La Camera di Commercio di Piacenza ha approvato questa mattina il bilancio consuntivo 2013. Bilancio che si chiude con un avanzo di 168mila euro grazie al taglio delle spese e una riduzione dei proventi correnti quantificabile nel 2,16% (rispetto al bilancio d’esercizio 2012) ed una contemporanea riduzione degli oneri correnti arrivata al 5,78%.. Il presidente Giuseppe Parenti si è detto particolarmente soddisfatto: “Siamo stati virtuosi” ha detto durante l’assemblea.

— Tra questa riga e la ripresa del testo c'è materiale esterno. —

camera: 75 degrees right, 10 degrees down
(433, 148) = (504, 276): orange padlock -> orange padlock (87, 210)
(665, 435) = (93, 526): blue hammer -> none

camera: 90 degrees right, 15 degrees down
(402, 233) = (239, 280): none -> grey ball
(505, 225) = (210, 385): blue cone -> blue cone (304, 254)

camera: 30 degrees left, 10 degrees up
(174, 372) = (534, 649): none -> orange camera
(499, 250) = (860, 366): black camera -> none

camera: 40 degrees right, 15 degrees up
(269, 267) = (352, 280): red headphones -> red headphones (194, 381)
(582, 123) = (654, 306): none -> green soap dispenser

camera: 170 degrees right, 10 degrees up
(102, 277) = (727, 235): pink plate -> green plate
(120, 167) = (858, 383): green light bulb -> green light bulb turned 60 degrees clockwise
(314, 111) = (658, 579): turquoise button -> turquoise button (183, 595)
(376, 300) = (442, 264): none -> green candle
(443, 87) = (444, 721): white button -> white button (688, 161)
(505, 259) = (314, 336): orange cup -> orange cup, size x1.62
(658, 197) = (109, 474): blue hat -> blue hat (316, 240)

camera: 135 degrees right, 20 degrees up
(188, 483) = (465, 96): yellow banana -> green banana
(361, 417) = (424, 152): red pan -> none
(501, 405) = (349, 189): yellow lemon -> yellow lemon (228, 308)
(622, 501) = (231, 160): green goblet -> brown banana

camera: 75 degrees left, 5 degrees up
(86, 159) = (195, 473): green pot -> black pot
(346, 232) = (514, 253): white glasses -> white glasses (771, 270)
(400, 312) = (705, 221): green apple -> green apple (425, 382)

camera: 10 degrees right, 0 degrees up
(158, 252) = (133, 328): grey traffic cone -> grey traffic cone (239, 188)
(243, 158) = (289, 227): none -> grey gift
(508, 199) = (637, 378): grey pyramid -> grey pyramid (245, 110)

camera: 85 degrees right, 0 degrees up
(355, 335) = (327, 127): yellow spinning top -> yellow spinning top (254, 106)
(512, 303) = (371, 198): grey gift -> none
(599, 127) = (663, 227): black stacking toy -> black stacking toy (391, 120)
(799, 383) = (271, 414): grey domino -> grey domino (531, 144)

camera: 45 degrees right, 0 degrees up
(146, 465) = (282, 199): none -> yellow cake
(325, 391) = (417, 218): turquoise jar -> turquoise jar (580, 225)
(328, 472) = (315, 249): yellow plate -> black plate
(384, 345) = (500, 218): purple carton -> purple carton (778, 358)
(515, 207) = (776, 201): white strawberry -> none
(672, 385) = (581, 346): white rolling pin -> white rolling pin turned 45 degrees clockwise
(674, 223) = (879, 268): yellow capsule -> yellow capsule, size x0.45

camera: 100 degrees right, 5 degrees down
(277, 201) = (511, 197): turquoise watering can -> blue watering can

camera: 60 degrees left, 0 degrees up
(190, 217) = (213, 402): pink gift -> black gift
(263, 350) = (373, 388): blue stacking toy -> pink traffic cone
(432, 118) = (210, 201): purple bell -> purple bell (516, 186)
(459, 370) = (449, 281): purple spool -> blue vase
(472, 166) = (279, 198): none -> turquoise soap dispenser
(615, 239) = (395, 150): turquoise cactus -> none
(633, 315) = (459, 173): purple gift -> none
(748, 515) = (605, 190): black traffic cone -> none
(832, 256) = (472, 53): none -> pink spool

Le entrate correnti – quantificate in 7 milioni 510.781,83 euro – sono diminuite soprattutto per effetto della temporanea sospensione intervenuta nelle attività di mediazione dovuta alla sentenza della Corte Costituzionale che l’aveva dichiarata non più obbligatoria ma anche per una riduzione dei proventi da contributi e trasferimenti (in particolare dal Fondo di perequazione nazionale).

Sul fronte delle spese correnti – 7milioni 839.981,65 euro – hanno invece inciso in modo positivo la contrazione significativa degli oneri di funzionamento così come degli oneri per il personale. La diminuzione degli oneri di funzionamento ha ampiamente consentito il raggiungimento degli obiettivi di contenimento della spesa previsti dallo spending review. Le somme risparmiate non restano però in cassa in Camera di commercio in quanto devono essere versate allo Stato.

Mario Spezia (Confcooperative) si è complimentato per il bilancio presentato attaccando invece la Fondazione di Piacenza e Vigevano. “Stanno amministrando il patrimonio della comunità in modo discutibile – ha sottolineato Spezia utilizzando toni piuttosto critici -. Bisogna fare il punto sul valore del patrimonio della Fondazione” – ha concluso Spezia.